Dr Fong said there had been two more deaths of positive patients, however, they were classified as non-COVID related by their doctors.
Of the 20,271 active cases, 11,684 were in the Central Division; 8540 in the West; one in the North (Nabouwalu); and 46 active cases in the Eastern Division (Kadavu).
Dr Fong said they were reviewing and reconciling the active case database with recoveries, and the numbers are expected to increase in the coming weeks.
There are 322 COVID patients in hospital - 118 of them are admitted at the Lautoka Hospital, 38 at the FEMAT field hospital, and 166 are admitted at the Colonial War Memorial, St Giles and Makoi hospitals.
Thirty-seven patients are considered to be in a severe condition, while 14 are critical, Dr Fong said.
There have been 43,224 cases recorded during the outbreak that started in April, 2021; and 43,294 cases recorded in the country since the first case was reported in March 2020; and 22,341 recoveries.
Meanwhile, business communities want restricted movement imposed after reports the virus had reached the country's second largest island of Vanua Levu in the North.
Three cases were confirmed there with one from Nabouwalu in the Bua Province and two quarantine cases in Labasa.

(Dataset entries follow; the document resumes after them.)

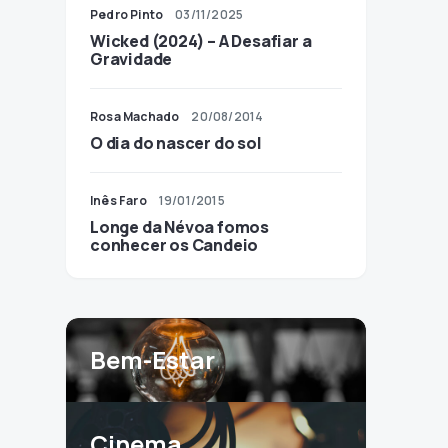
Pedro Pinto
03/11/2025
Wicked (2024) – A Desafiar a
Gravidade
Rosa Machado
20/08/2014
O dia do nascer do sol
Inês Faro
19/01/2015
Longe da Névoa fomos
conhecer os Candeio
Bem-Estar
Cinema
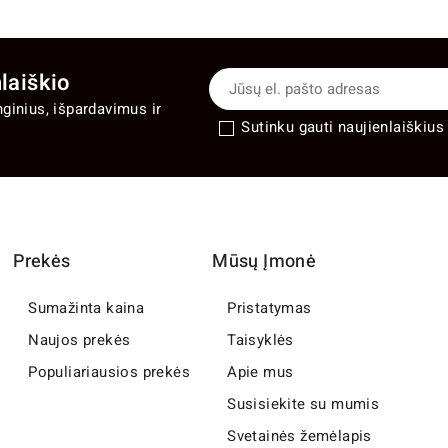
laiškio
nginius, išpardavimus ir
Sutinku gauti naujienlaiškius 
Prekės
Mūsų Įmonė
Sumažinta kaina
Pristatymas
Naujos prekės
Taisyklės
Populiariausios prekės
Apie mus
Susisiekite su mumis
Svetainės žemėlapis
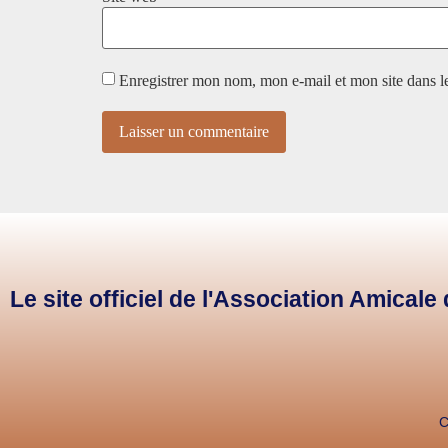
Enregistrer mon nom, mon e-mail et mon site dans 
Le site officiel de l'Association Amical
C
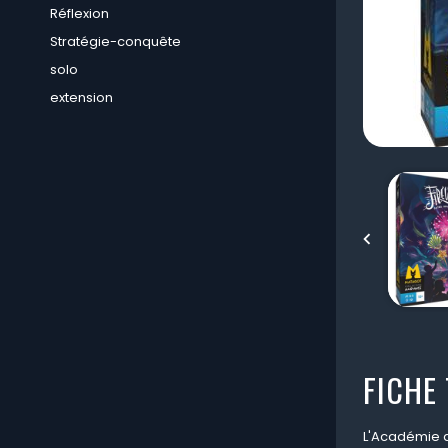
Réflexion
Stratégie-conquête
solo
extension

FICHE
L'Académie de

Members of the Labasa Chamber of Commerce and Savusavu Chamber of Commerce are pleading with the Government to impose restrictions in affected areas to contain the spread of the virus.
Labasa Chamber president Satish Kumar told the Fiji Times the restricted movement should be emphasised in Bua to prevent the illness from spreading.
"This is really important because we can't afford to be careless as everyone's already affected and that is why restricted movement is imperative," Kumar said.
"We have advised our members to lift their precaution measures in shops to another level to protect themselves."
Savusavu Chamber president Ravi Chhaganlal also told the newspaper they worked closely with front-line workers and had advised their members to be vigilant.
"Restricted movement should be imposed and we have reminded our members to increase visibility in their shops to ensure that customers adhere to advice."
As of 19 August, 541,611 people have received their first dose of the vaccine and 228,799 have got both jabs.
Dr Fong said this means that 92.3 percent of the target population had received at least one dose and 39 percent were fully vaccinated.